Introduction
用Python来写一个数据库,实现定义的SQL接口,最后通过测试集即可。
Description
NOSQL-style databases are not characterized by any particular property, except
that they have different goals than traditional SQL databases. For this
project, you will be implementing a Document Store, a type of database with no
schema, but can be useful none-the-less.
Files in Project6
- docstore.py: This is the file you must implement the project. You are welcome to import other modules (both builtin and other custom files) for use in this file. Within, you must create two classes, “Collection” and “Database”. And you must write a function named “convert_dict_to_formated_str”.
- Test_Suite/: A folder containing two types of files. Files starting with “test” are Python3 scripts. If they were copied to the Project6 folder they could be run. They import the “docstore.py” module and test functionality of the classes therein. The matching “output” files are the correct output for each “test”.
- run_single_test.py: This executable will run a single test (a.k.a. a python script) if called (example: “./run_single_test.py Test_Suite/test.initial.01.py”).
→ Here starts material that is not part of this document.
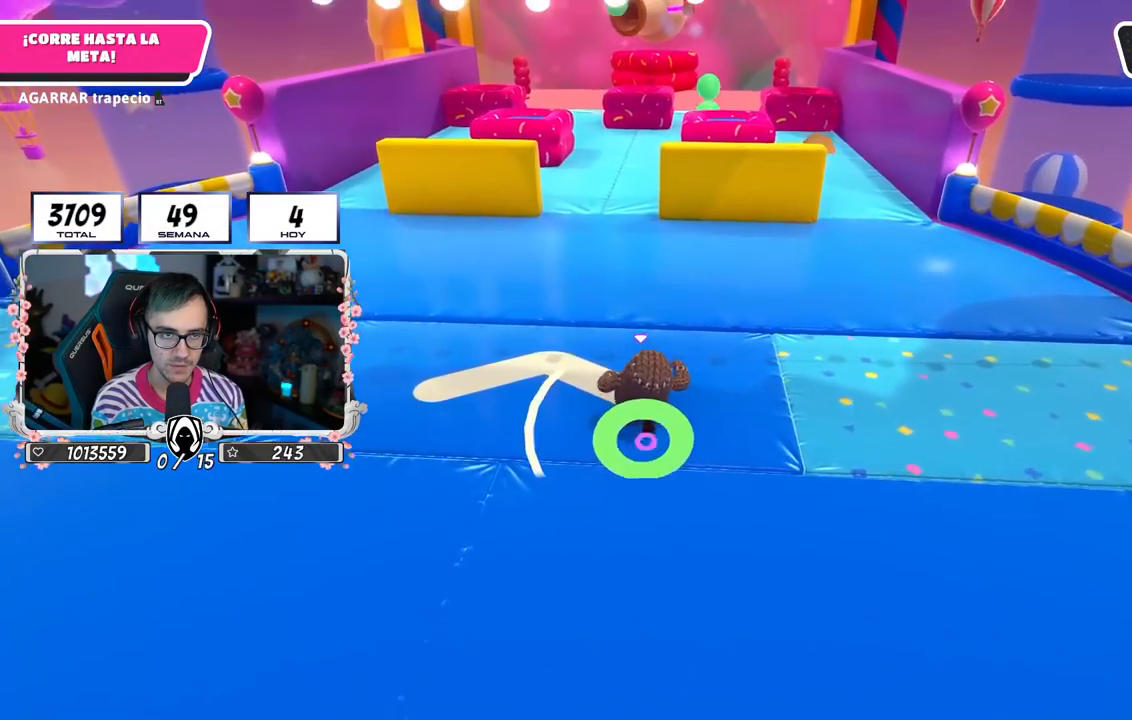
{"buttons": [], "left_stick": "up", "right_stick": "center", "events": []}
To see the correct output, run: “./run_single_test.py Test_Suite/test.initial.01.py –correct”. However, I encourage you to write your own tests as well.
- run_tests.py: This executable will run all the tests in the “Test_Suite”. It can be invoked with “./run_tests.py”.
- README.txt: This file you must create. You should specify feedback regarding the project and any sources you used to implement this project.
What You Need To Do
All of the code for this project should be in the “docstore.py” file.
convert_dict_to_formated_str:
- There needs to be a function named “convert_dict_to_formated_str”. This function takes one parameter (a python dict) and returns a python string.
- The purpose of this function is to ensure that printing out dictionaries results in deterministic output.
- The strings list the mappings within the dictionary in sorted according to key.
- All dictionaries used in this project will contain keys of the same type (usually python string and integers) to make this sorting easier.
- Values may have different types.
- It converts a dictionary to a string with the following format:
- Input is a python dictionary (a complex case shown here):
- {‘a’:’b’, ‘b’:{}, ‘c’:{1:2, 3:{‘a’:’b’, ‘b’:’c’}, 7:99}, ‘josh’:’instructor’}
- Output is a python string
Collection.init(self): - This method initializes a collection.
Collection.insert(self, document): - This method takes a document (a python dictionary) and adds it to the collection. The collection needs to store its documents in insertion order.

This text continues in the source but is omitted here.